Torontoist hosts a guest opinion from one Jordan Foisy calling on readers to be compassionnate for city workers. While some eyebrows are raised by what he describes himself as having done, I agree with his points.
Toronto is not a city with a lot of compassion for the worker. Oh, we may vote NDP and worry over income inequality while we drink our craft beers, but when it comes down to supporting our fellow workers we are nowhere to be found. We are much more likely to attack them. I don’t know if it’s the result of an economy that has been squeezing and degrading most for the past 25 years leaving bitterness and resentment, or if it’s some weird Protestant work-ethic leftover, but Torontonians (like Canadians in general) love to shit on other workers. Especially if you are in a unionized force, people will have no problem describing you as lazy, bad at your job, and, of course, that you either deserve the hate or shouldn’t be making that much money.

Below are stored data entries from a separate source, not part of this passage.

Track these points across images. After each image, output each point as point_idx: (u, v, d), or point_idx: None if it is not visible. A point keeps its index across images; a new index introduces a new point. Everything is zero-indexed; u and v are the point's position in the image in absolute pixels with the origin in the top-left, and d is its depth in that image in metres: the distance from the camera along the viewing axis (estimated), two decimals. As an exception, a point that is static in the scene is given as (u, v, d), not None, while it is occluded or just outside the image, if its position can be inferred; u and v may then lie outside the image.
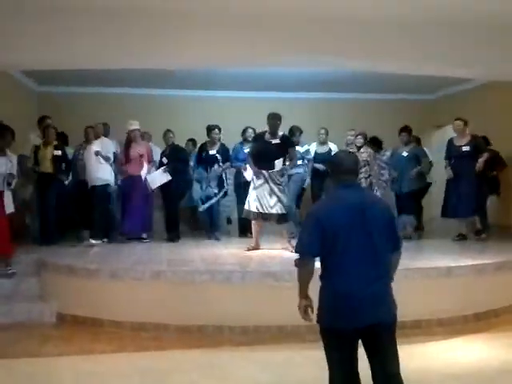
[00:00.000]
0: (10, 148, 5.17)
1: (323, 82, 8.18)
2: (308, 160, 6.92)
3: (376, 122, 8.28)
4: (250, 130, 7.12)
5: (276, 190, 5.46)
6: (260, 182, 5.49)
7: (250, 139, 6.83)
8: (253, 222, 5.70)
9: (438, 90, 9.42)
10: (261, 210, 5.47)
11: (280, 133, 5.63)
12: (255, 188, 5.52)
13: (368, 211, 2.37)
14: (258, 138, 5.77)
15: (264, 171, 5.47)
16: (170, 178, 6.38)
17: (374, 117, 8.77)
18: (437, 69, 5.45)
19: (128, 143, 6.41)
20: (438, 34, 4.88)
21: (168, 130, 6.75)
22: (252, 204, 5.51)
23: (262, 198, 5.46)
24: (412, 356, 3.76)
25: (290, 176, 6.38)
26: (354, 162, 2.52)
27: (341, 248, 2.32)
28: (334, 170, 2.50)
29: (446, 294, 4.54)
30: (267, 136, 5.59)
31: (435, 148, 7.00)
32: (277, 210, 5.45)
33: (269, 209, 5.45)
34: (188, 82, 8.27)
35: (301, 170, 6.71)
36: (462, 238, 6.42)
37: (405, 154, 6.60)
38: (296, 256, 2.46)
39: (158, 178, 6.40)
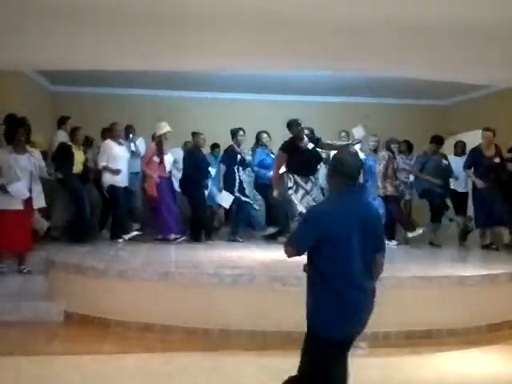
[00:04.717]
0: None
1: (337, 86, 8.12)
2: None
3: (389, 126, 8.19)
4: (265, 135, 7.09)
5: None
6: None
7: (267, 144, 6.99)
8: None
9: (451, 96, 9.31)
10: None
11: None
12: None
13: (364, 216, 2.36)
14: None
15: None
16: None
17: (386, 121, 8.67)
18: (448, 74, 5.40)
19: (161, 146, 6.45)
20: (448, 40, 4.84)
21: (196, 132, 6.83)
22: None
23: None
24: (422, 366, 3.68)
25: None
26: (359, 166, 2.49)
27: (344, 254, 2.28)
28: (339, 172, 2.38)
29: (457, 303, 4.44)
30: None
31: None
32: None
33: None
34: (203, 83, 8.21)
35: None
36: (489, 247, 6.36)
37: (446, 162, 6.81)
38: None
39: (228, 198, 6.62)
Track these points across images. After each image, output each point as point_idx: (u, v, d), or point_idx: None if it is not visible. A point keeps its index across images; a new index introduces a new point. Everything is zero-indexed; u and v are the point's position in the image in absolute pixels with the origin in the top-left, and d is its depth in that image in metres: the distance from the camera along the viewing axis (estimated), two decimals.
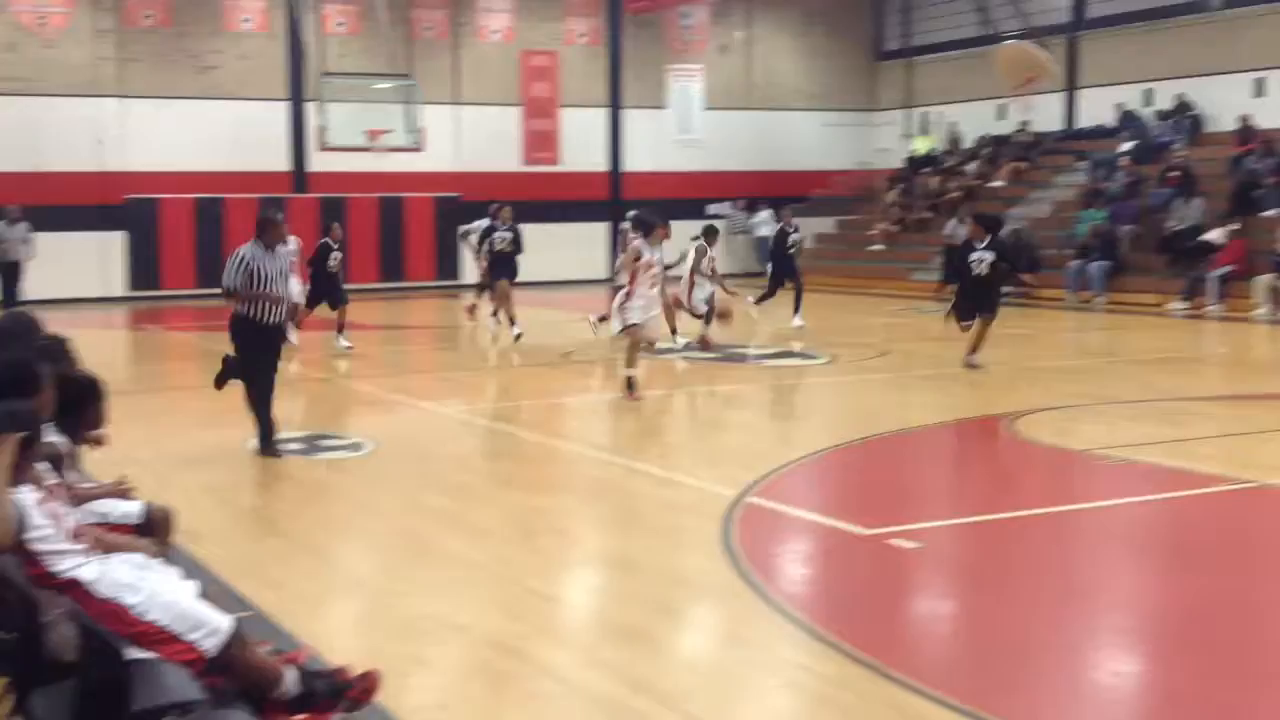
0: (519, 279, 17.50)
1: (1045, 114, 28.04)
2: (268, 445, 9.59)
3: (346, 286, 17.19)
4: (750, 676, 5.30)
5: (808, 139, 31.86)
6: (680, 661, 5.66)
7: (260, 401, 9.58)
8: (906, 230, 27.94)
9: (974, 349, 13.63)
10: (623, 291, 12.56)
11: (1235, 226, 21.01)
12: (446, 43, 28.40)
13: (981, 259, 13.65)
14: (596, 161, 29.98)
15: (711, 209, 29.88)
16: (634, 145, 30.24)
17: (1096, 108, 27.53)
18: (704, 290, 16.06)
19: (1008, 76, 15.46)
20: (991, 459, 10.20)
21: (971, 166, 28.49)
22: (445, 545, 7.35)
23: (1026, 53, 13.59)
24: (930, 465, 10.13)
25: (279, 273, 9.48)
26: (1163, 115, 25.89)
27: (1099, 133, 27.02)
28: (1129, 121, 26.22)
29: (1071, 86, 27.99)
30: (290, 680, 4.40)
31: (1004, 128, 29.07)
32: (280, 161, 26.98)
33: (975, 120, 29.75)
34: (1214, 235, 21.25)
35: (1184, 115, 25.56)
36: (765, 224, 28.44)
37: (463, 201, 26.96)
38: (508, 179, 28.04)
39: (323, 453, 9.99)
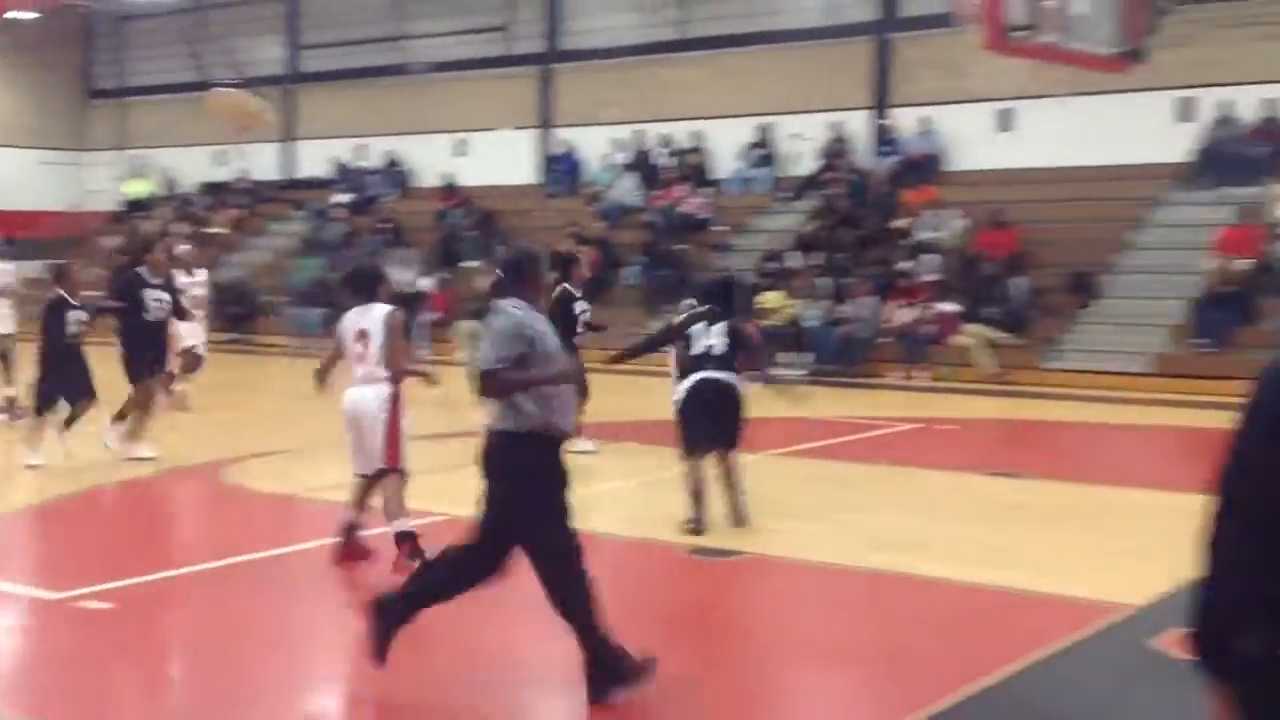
0: None
1: (263, 163, 28.39)
2: None
3: None
4: None
5: (15, 176, 29.63)
6: None
7: None
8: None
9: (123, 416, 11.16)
10: None
11: (444, 276, 22.56)
12: None
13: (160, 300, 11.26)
14: None
15: None
16: None
17: (314, 159, 28.34)
18: None
19: (223, 123, 15.45)
20: (200, 508, 10.04)
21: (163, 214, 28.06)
22: None
23: (240, 101, 13.63)
24: (132, 520, 9.75)
25: None
26: (375, 170, 27.23)
27: (316, 183, 27.82)
28: (345, 174, 27.26)
29: (289, 137, 28.58)
30: None
31: (223, 174, 29.00)
32: None
33: (193, 164, 29.37)
34: (423, 284, 22.65)
35: (394, 170, 27.08)
36: None
37: None
38: None
39: None
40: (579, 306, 11.22)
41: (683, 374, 8.56)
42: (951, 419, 14.33)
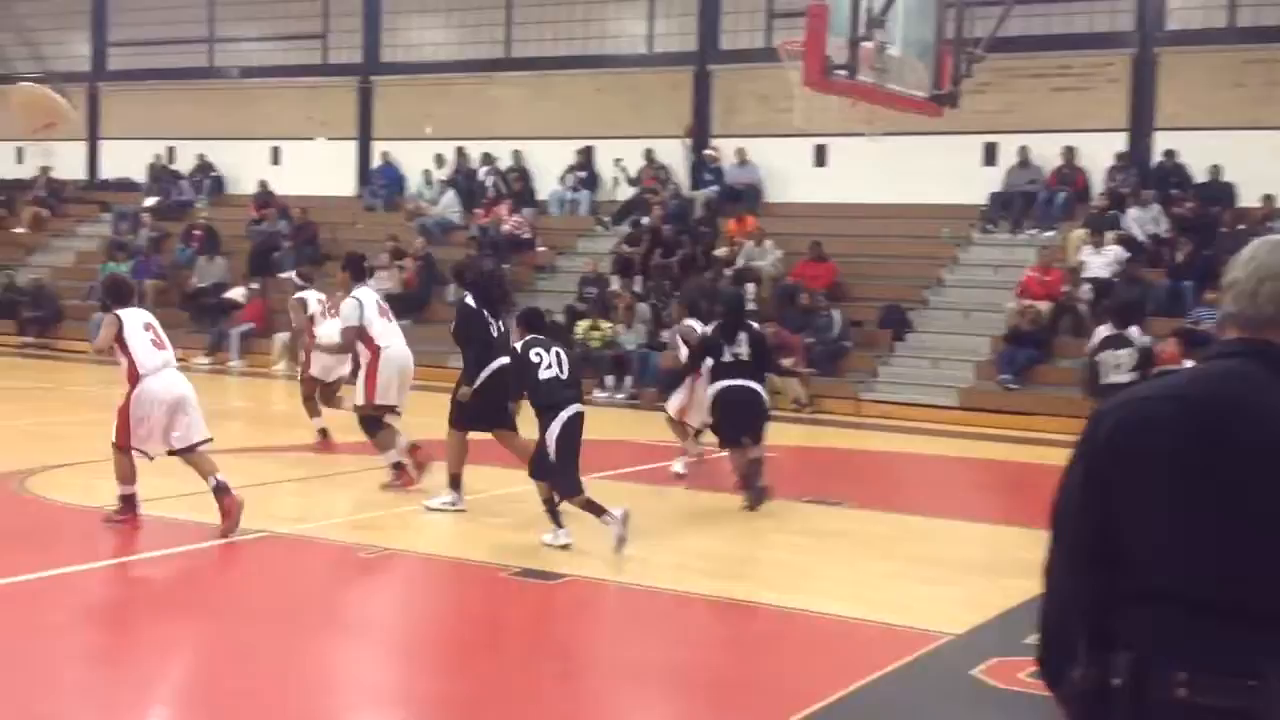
0: None
1: (68, 162, 27.27)
2: None
3: None
4: None
5: None
6: None
7: None
8: None
9: None
10: None
11: (255, 286, 22.00)
12: None
13: None
14: None
15: None
16: None
17: (120, 160, 27.35)
18: None
19: (24, 119, 14.76)
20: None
21: None
22: None
23: (45, 97, 13.03)
24: None
25: None
26: (186, 175, 26.43)
27: (124, 185, 26.86)
28: (157, 176, 26.39)
29: (94, 136, 27.54)
30: None
31: (24, 171, 27.75)
32: None
33: None
34: (235, 293, 22.08)
35: (206, 175, 26.33)
36: None
37: None
38: None
39: None
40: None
41: (714, 379, 10.31)
42: (768, 446, 14.62)
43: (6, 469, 10.66)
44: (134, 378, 8.59)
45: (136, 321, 8.77)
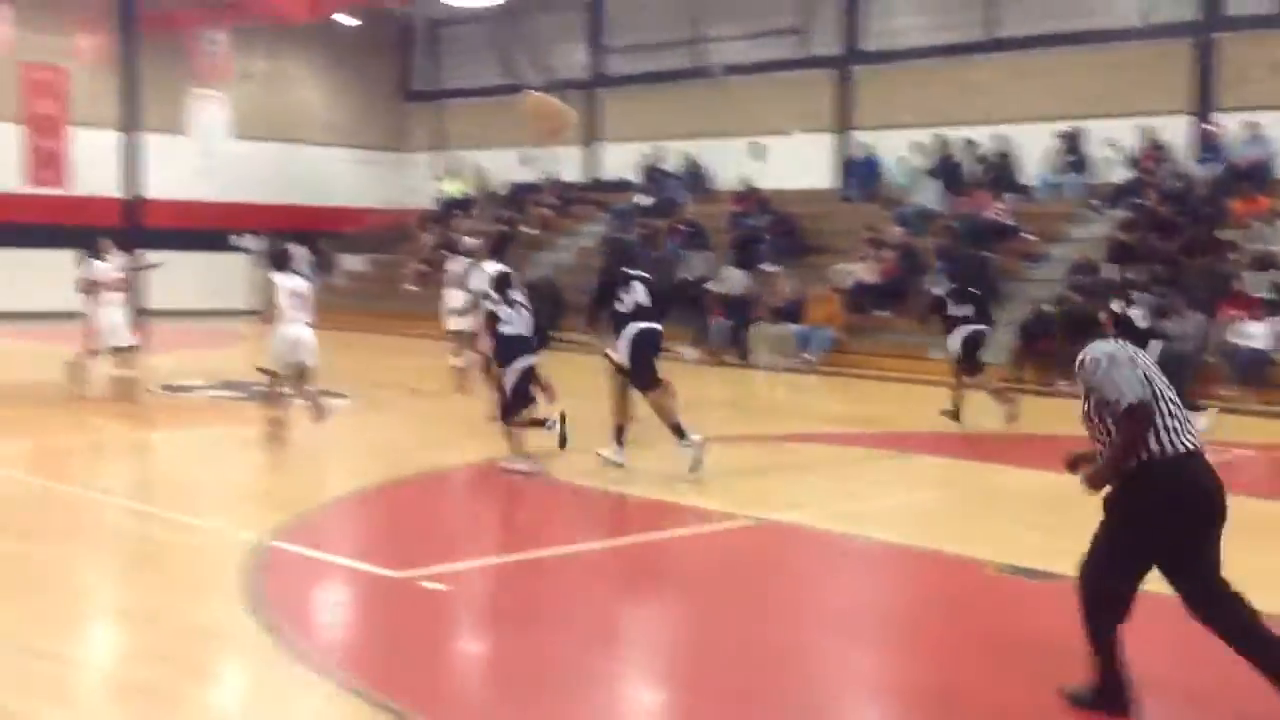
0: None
1: (569, 165, 29.21)
2: None
3: None
4: None
5: (337, 175, 31.51)
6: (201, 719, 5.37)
7: None
8: (437, 270, 28.09)
9: None
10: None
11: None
12: None
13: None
14: (110, 186, 28.21)
15: (234, 241, 28.89)
16: (153, 171, 28.69)
17: (616, 161, 28.97)
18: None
19: (533, 126, 15.94)
20: (521, 498, 10.37)
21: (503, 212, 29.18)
22: None
23: (550, 104, 14.01)
24: (462, 506, 10.20)
25: None
26: (674, 173, 27.61)
27: (619, 185, 28.43)
28: (649, 176, 27.76)
29: (593, 140, 29.32)
30: None
31: (531, 175, 30.00)
32: None
33: (503, 166, 30.49)
34: (713, 285, 22.84)
35: (693, 172, 27.40)
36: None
37: None
38: (7, 201, 25.87)
39: None
40: None
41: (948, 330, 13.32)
42: None
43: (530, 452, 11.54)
44: None
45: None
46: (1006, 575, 7.58)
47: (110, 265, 14.84)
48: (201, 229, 28.64)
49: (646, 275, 10.72)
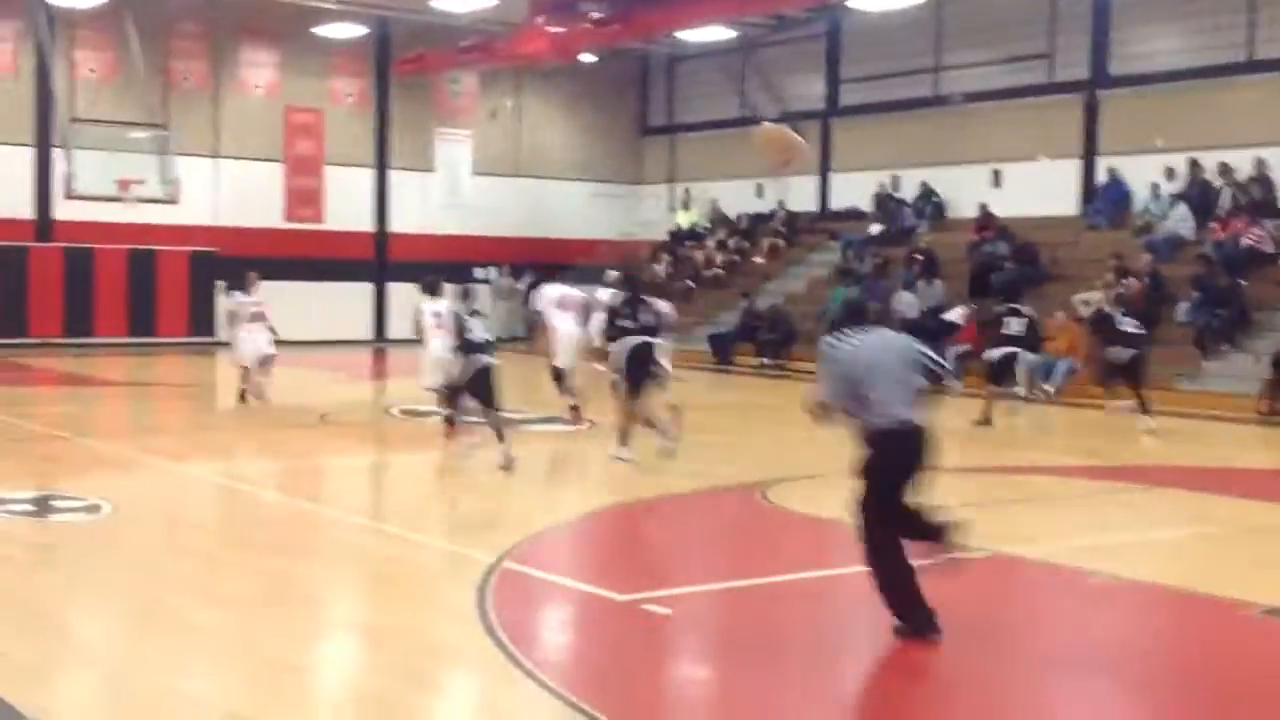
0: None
1: (800, 194, 29.15)
2: None
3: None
4: None
5: (574, 208, 32.24)
6: None
7: None
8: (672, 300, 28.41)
9: None
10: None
11: (974, 307, 22.13)
12: (206, 94, 27.70)
13: None
14: (362, 221, 29.63)
15: (478, 273, 29.86)
16: (400, 207, 30.04)
17: (847, 190, 28.76)
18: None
19: (766, 157, 15.98)
20: (742, 525, 10.38)
21: (732, 241, 29.36)
22: (187, 614, 7.02)
23: (783, 135, 14.00)
24: (685, 532, 10.24)
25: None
26: (908, 202, 27.22)
27: (851, 214, 28.21)
28: (882, 204, 27.45)
29: (825, 170, 29.18)
30: None
31: (762, 205, 30.06)
32: (23, 208, 25.79)
33: (735, 197, 30.63)
34: (954, 314, 22.34)
35: (928, 201, 26.96)
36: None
37: (220, 256, 26.30)
38: (268, 235, 27.44)
39: (55, 515, 9.44)
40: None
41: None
42: None
43: (751, 479, 11.55)
44: None
45: None
46: (1273, 620, 7.17)
47: (250, 298, 15.97)
48: (445, 261, 29.69)
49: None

TTC workers take a huge part of this resentment. Torontonians complaining about the TTC is maybe my least favourite part of this city. Every day on the internet there are people complaining about the service in the transit system, that a driver was rude or a booth collector didn’t know the answer to a question. This despite the fact that Ontarians react to new taxes, which would improve the TTC, as though they’d have to be paid with the blood of a family member. Furthermore, as evidenced above, my experience with TTC operators as usually been pleasant, if not great. Sometimes they have been rude, but I usually pay it no mind because it’s probably the worse dealing with tens of thousands of commuters every day. Plus, my self-esteem doesn’t usually rely on my interactions with public transportation operators.
The same callousness came to the fore during a recent protest by cab drivers against Uber at city hall. Cabbies were trying to bring attention to what they think is Uber’s unfair advantage in not needing to be licensed by the city, resulting in their own declining incomes. The protest was met with disdain instead of sympathy. People took it as an opportunity to unload their grievances about every horrible experience with a cab driver that they’d had, citing these grievances as proof that now cab drivers were getting “what they deserved.”
It’s this language of retribution that troubles me. The same thing sprouted up when former mayor Rob Ford was privatizing garbage collection. While it was occurring, there was strong undercurrent in the press and the populace that garbage collectors were getting what they deserved for their 2009 strike. Because obsolescence is apparently the fair return for engaging in a legal action to protect your wages and pensions.